Hexes and Exes Hexes and Exes by Sarina Dorie
My rating: 4 of 5 stars

I read this straight after the previous book (I got them both from Netgalley at the same time for review), and so the two blend together a little in my mind. This one, however, takes the slightly squicky sexual elements present in the previous book (notably an encounter with a pit full of disembodied hands) and turns them up to 11. We have a siren student who can't help drawing boys to her and struggles not to kill them; a weird push-pull dynamic with a fellow teacher who the protagonist is both drawn to and repelled by, who does and doesn't want a relationship with her; various dreams; a unicorn who acts as a minor antagonist while representing the kind of sexist jerk who can't take a hint, and who the protagonist... obliges in a particular way for reasons that seem good to her at the time; and finally, something that would be a spoiler if I detailed it at all.

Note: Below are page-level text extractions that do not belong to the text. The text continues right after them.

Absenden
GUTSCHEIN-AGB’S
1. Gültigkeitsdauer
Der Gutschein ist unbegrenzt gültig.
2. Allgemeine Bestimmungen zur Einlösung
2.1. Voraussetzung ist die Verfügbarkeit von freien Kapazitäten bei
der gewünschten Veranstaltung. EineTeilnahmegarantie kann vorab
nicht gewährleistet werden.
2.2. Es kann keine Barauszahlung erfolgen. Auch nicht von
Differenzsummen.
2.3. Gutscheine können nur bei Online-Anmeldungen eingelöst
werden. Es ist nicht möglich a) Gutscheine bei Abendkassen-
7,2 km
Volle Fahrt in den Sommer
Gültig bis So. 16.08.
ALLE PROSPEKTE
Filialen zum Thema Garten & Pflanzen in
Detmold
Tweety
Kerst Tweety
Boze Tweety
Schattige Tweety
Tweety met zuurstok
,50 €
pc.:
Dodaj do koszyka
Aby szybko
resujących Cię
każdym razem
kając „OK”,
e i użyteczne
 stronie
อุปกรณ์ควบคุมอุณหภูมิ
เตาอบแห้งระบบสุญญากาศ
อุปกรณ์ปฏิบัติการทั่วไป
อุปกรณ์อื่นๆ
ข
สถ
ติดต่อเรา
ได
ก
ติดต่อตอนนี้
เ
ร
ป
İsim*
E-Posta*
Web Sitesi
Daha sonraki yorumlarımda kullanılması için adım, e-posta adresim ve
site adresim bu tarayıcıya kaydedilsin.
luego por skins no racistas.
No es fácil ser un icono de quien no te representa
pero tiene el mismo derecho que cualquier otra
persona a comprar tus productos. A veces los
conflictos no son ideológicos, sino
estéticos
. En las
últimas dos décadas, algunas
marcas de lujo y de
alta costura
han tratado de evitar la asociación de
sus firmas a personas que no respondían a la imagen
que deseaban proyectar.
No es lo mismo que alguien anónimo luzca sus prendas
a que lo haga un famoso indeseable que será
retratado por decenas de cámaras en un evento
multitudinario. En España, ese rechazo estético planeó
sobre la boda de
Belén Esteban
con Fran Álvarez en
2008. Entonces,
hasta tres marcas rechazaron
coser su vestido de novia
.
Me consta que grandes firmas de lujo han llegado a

The sexual elements are so numerous, so varied, and so on the edge of just plain wrong that I personally found this an uncomfortable book to read.

Apart from that, it progresses the protagonist's attempts to solve several mysteries, learn more magic, and help her students, though she's still pursuing so many competing goals that the plot's momentum is diminished by rushing in too many different directions at once.

I'm going to have to think about whether I want to continue with the series. They're good, and they've managed to move beyond Harry Potter pastiche to become their own thing, but I generally look for protagonists who have a much stronger sense of who they are, what they're pursuing, and what they are (and more importantly, are not) prepared to do to get it. Perhaps I'll give it one more chance.